• [What you are asked to do]: If a record holds a picture, leave the picture out and restate everything else word for word.

• [Source data]:
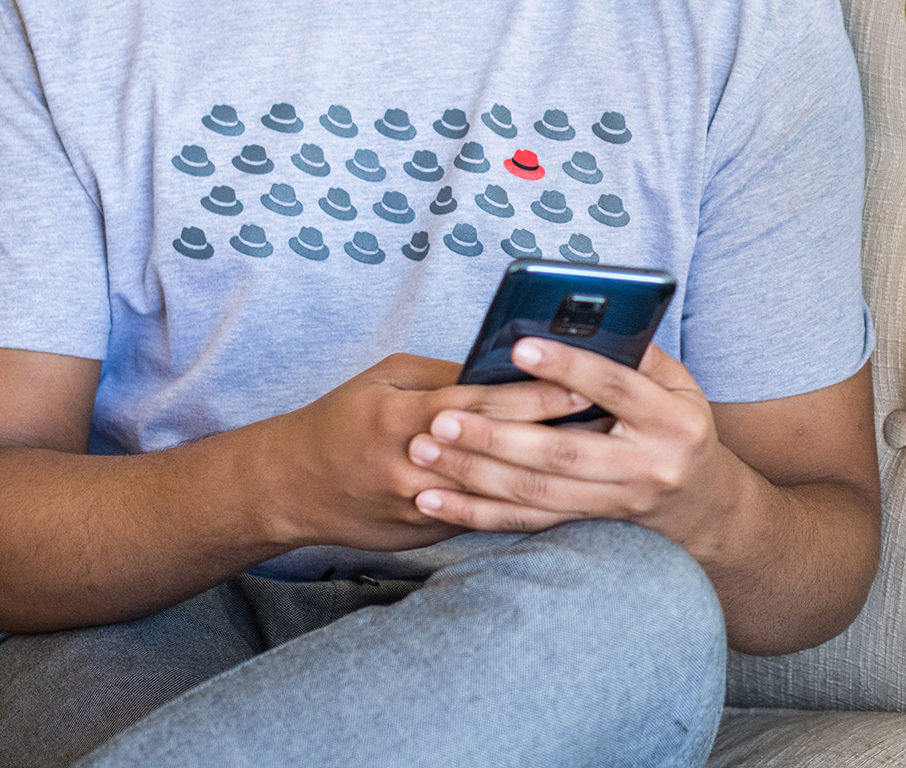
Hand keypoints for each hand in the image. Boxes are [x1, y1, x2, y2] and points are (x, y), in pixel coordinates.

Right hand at [266, 353, 592, 552]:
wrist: (293, 488)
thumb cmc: (342, 420)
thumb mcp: (385, 379)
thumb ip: (444, 376)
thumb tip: (506, 370)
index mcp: (402, 416)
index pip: (482, 404)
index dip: (536, 396)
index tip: (583, 384)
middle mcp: (413, 465)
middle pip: (500, 451)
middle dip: (558, 435)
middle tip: (612, 422)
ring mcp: (421, 507)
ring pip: (500, 492)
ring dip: (552, 474)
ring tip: (601, 457)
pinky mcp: (429, 535)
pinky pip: (487, 518)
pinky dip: (527, 503)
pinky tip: (566, 491)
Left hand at [406, 341, 738, 551]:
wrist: (701, 503)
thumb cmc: (678, 424)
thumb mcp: (677, 384)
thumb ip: (634, 353)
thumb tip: (578, 319)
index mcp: (671, 422)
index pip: (615, 389)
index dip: (567, 367)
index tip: (519, 347)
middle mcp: (645, 468)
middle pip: (562, 453)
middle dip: (495, 436)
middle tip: (441, 417)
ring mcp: (615, 504)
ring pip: (535, 493)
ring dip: (473, 474)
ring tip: (425, 449)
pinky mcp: (587, 527)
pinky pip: (526, 524)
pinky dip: (476, 514)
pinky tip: (434, 501)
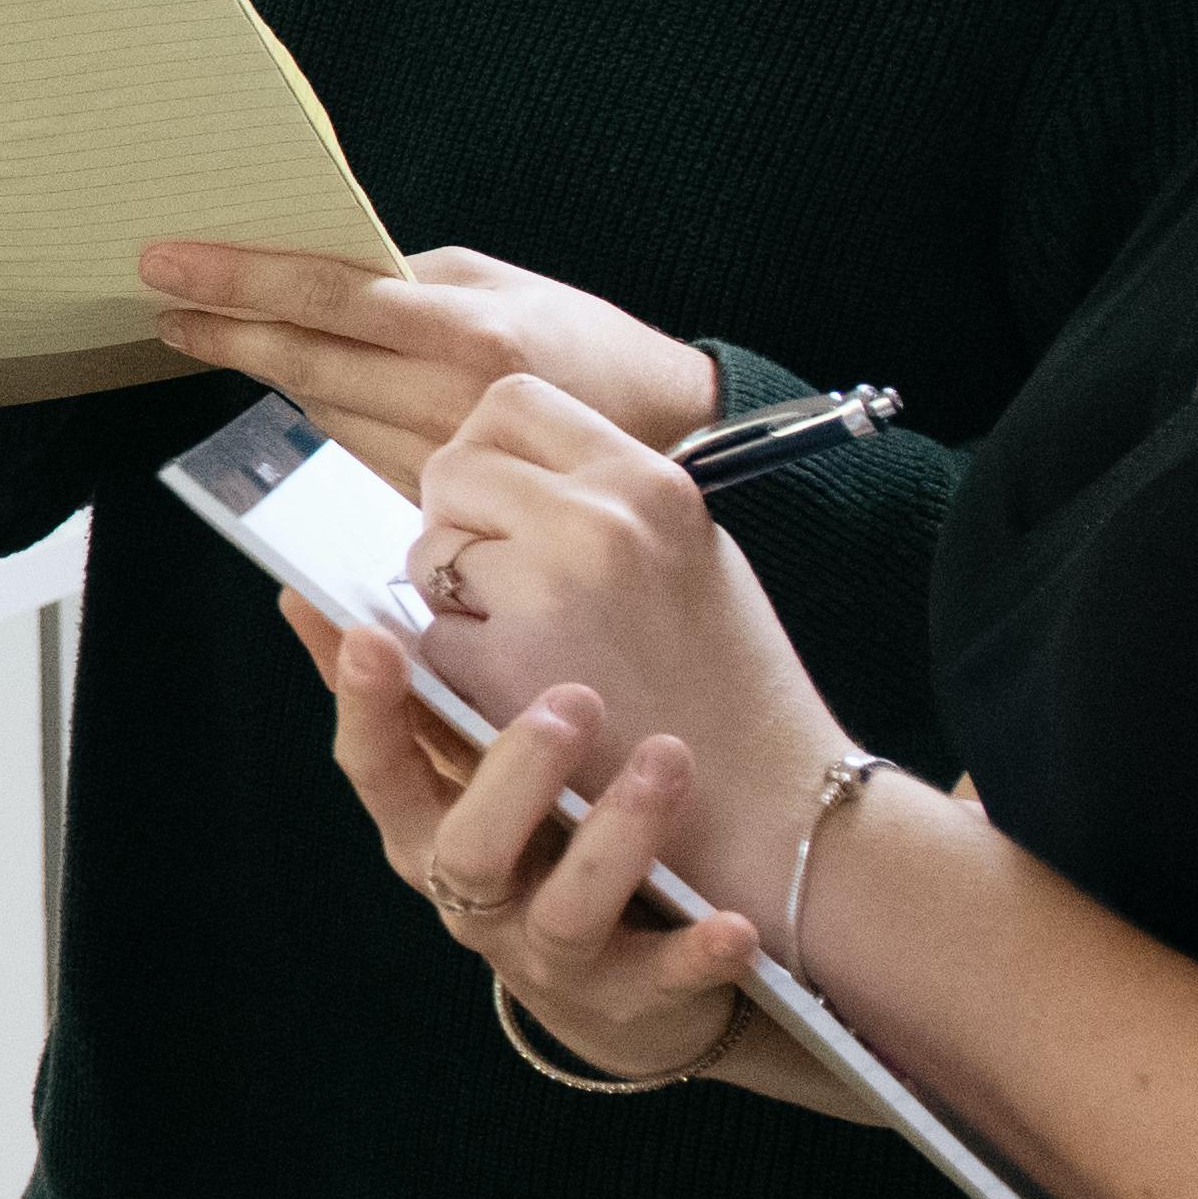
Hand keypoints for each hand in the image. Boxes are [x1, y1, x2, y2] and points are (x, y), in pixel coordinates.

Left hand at [145, 241, 721, 490]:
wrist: (668, 434)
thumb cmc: (584, 344)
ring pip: (321, 409)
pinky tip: (303, 378)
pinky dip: (323, 407)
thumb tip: (317, 274)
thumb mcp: (505, 284)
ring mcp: (440, 462)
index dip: (239, 281)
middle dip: (225, 332)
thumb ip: (410, 278)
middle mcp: (450, 404)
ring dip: (269, 369)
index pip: (327, 298)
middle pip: (306, 363)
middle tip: (163, 303)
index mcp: (469, 334)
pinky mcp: (436, 502)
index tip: (169, 264)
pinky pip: (353, 445)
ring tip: (217, 329)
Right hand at [290, 593, 766, 1086]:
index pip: (375, 768)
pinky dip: (694, 955)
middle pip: (467, 850)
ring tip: (668, 758)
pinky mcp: (626, 995)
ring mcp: (547, 953)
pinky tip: (731, 923)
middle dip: (514, 777)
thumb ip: (401, 689)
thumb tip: (304, 590)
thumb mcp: (457, 768)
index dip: (365, 707)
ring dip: (617, 838)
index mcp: (426, 827)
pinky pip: (659, 981)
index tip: (375, 635)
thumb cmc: (530, 838)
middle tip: (572, 699)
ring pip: (567, 911)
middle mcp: (474, 897)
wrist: (610, 982)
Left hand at [402, 376, 846, 913]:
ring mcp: (546, 593)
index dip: (489, 447)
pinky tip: (527, 694)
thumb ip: (596, 497)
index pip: (512, 399)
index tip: (503, 497)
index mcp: (646, 479)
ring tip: (533, 639)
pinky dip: (460, 669)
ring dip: (453, 595)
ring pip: (428, 552)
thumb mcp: (685, 547)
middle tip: (503, 577)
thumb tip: (493, 465)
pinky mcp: (505, 671)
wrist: (769, 799)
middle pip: (452, 467)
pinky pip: (432, 639)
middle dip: (457, 520)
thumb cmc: (727, 677)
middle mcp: (596, 521)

• [Response to the task]:
Hand keypoints for each hand in the image. Boxes are [x1, y1, x2, y2] and points are (x, y), in pixel coordinates.

Right hand at [266, 353, 592, 552]:
wrist: (293, 488)
thumb cmc: (342, 420)
thumb mcp: (385, 379)
thumb ip: (444, 376)
thumb tip: (506, 370)
index mcp: (402, 416)
index pip: (482, 404)
index dip: (536, 396)
index tip: (583, 384)
middle mcp: (413, 465)
middle pip: (500, 451)
middle dip: (558, 435)
middle tip: (612, 422)
ring mcp: (421, 507)
ring pip: (500, 492)
ring dip: (552, 474)
ring tip: (601, 457)
pinky mcp: (429, 535)
pinky pip: (487, 518)
pinky dip: (527, 503)
pinky tip: (566, 491)
Left hand at [406, 341, 738, 551]:
wrist: (701, 503)
thumb cmc: (678, 424)
thumb mcp: (677, 384)
thumb ip: (634, 353)
thumb tip: (578, 319)
index mcp: (671, 422)
index pip: (615, 389)
index dip: (567, 367)
index tip: (519, 347)
middle mcp: (645, 468)
middle pip: (562, 453)
middle dip: (495, 436)
middle tip: (441, 417)
ring mcp: (615, 504)
ring pip: (535, 493)
ring dip: (473, 474)
ring tip: (425, 449)
pinky mcp: (587, 527)
pinky pip: (526, 524)
pinky dip: (476, 514)
pinky tip: (434, 501)
Hand keypoints for each hand in the image. Boxes are [x1, y1, x2, y2] and points are (x, y), in pixel coordinates.

Left hand at [145, 241, 721, 490]:
wrist: (668, 434)
thumb cmc: (584, 344)
ring pip: (321, 409)
pinky tip: (303, 378)
pinky dip: (323, 407)
thumb tip: (317, 274)
thumb mcp: (505, 284)
ring mcp: (440, 462)
index dip: (239, 281)
middle dip: (225, 332)
thumb ip: (410, 278)
middle mcp: (450, 404)
ring dip: (269, 369)
index pip: (327, 298)
middle pip: (306, 363)
middle tip: (163, 303)
index mcp: (469, 334)
pinky mcp: (436, 502)
index tip: (169, 264)
pinky pip: (353, 445)
ring tip: (217, 329)
Right hand at [290, 593, 766, 1086]:
index pip: (375, 768)
pinky dip: (694, 955)
middle pip: (467, 850)
ring tip: (668, 758)
pinky mcp: (626, 995)
ring mcp: (547, 953)
pinky tip: (731, 923)
middle dip: (514, 777)
thumb ip: (401, 689)
thumb tip: (304, 590)
thumb mcp: (457, 768)
index dip: (365, 707)
ring dip: (617, 838)
index mcp: (426, 827)
pinky pip: (659, 981)
index tip: (375, 635)
thumb cmc: (530, 838)
middle tip: (572, 699)
ring pip: (567, 911)
middle mcp: (474, 897)
wrist: (610, 982)
Left hand at [402, 376, 846, 913]:
ring mcp: (546, 593)
index dip: (489, 447)
pinky tip: (527, 694)
thumb ip: (596, 497)
index pip: (512, 399)
index tip: (503, 497)
index mcp: (646, 479)
ring tip: (533, 639)
pinky dip: (460, 669)
ring dip: (453, 595)
ring pip: (428, 552)
thumb mcp: (685, 547)
middle tip: (503, 577)
thumb tip: (493, 465)
pinky mcp: (505, 671)
wrist: (769, 799)
middle pip: (452, 467)
pinky pip: (432, 639)
middle dip: (457, 520)
thumb cmc: (727, 677)
middle mcp: (596, 521)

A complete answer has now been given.